ORIENTATION, SPATIAL DISTRIBUTION, AND CHEMICAL COMPOSITION OF PALEOZOIC DIABASE DIKES ON SWANS ISLAND AND NEIGHBORING ISLANDS, PENOBSCOT BAY, MAINE

The central Maine coast is underlain by an accreted terrane that is composed of over 100 plutons ranging in age from Silurian to Carboniferous. This region, referred to as the Coastal Maine Magmatic Province, has been the subject of numerous geological studies in recent years, yet the tectonic and magmatic history of the province is still poorly understood.

In the vicinity of Swans Island, late Silurian magmatism was bimodal, with excellent field evidence for the commingling and limited mixing of gabbroic and granitic magmas.
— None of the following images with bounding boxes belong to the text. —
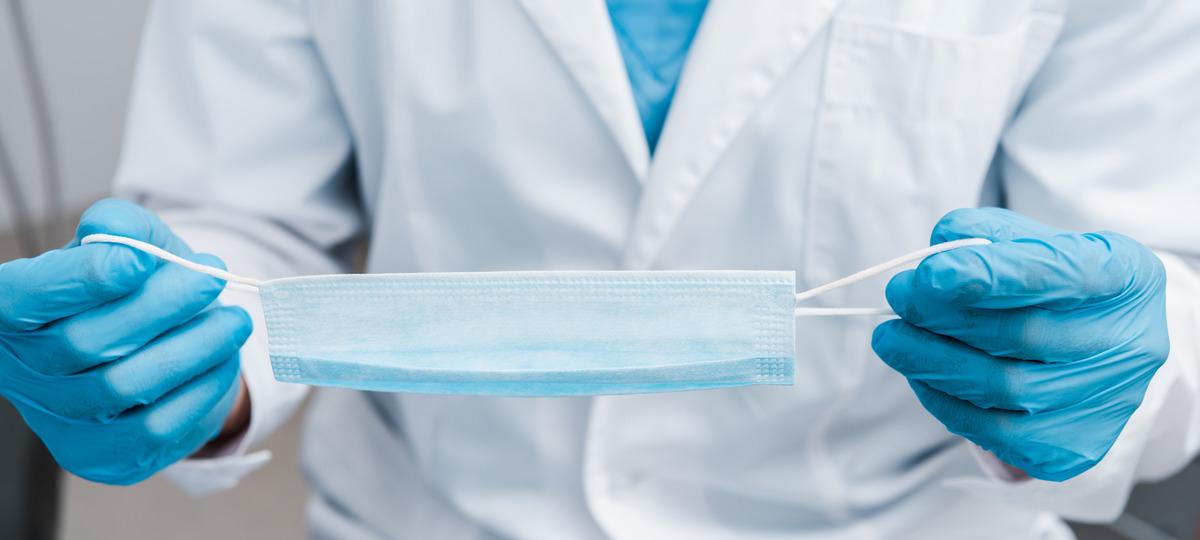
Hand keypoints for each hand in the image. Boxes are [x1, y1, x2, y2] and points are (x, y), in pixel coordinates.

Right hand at [0, 199, 251, 484]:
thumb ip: (121, 227)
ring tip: (234, 320)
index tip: (140, 259)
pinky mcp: (101, 454)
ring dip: (192, 348)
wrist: (156, 353)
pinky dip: (199, 388)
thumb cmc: (132, 293)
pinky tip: (223, 359)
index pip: (26, 296)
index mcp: (14, 311)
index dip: (81, 279)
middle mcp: (24, 370)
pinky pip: (156, 425)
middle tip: (213, 277)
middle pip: (86, 342)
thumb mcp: (127, 246)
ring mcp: (59, 419)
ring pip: (126, 386)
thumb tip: (116, 229)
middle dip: (160, 306)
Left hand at [871, 208, 1168, 480]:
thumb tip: (941, 243)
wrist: (1097, 347)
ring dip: (930, 360)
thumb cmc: (1055, 284)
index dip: (991, 275)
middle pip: (1022, 335)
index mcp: (1125, 278)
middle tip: (897, 295)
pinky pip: (993, 431)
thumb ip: (988, 235)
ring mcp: (1105, 402)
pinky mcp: (1073, 447)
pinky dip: (944, 400)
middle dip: (943, 317)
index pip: (1059, 275)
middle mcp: (1128, 345)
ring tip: (891, 336)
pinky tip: (920, 374)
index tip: (929, 273)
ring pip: (1002, 387)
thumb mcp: (1035, 242)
Crosscutting the Silurian plutons are hundreds of diabase dikes that range in width from a few centimeters to over twelve meters. This study is the first to systematically examine the orientation and chemical composition of this diabase dike swarm in order to better understand the stress regime that existed, and the compositions of mafic magmas that were generated, during this period of bimodal magmatism.

Strike and dip measurements were made on 150 dikes in the field, and the trends of over 500 dikes were obtained from satellite and aerial imagery. Both data sets reveal that the dikes are strongly preferentially oriented, with strikes essentially due N-S, and with near vertical dips. Previous studies suggested that the dikes were oriented parallel to the dominant joints in the host granites; our studies indicate that this is not the case, with the two major sub-vertical joint sets in the host granite (and in the nearby Devonian granites) being nearly orthogonal at ~N25E and ~N75W.

Petrographic analysis reveals that all of the dikes have experienced greenschist facies metamorphism and are now composed almost entirely of amphibole, plagioclase feldspar, and Fe-Ti oxides; fresh groundmass clinopyroxene is uncommon. Preliminary whole-rock chemical data indicate that, despite the metamorphism, two distinct types of mafic magma were generated during this magmatic event (a high Ti-P and low Ti-P tholeiite); both with compositions more closely associated with a within-plate, extensional tectonic environment than with a convergent, subduction zone tectonic setting.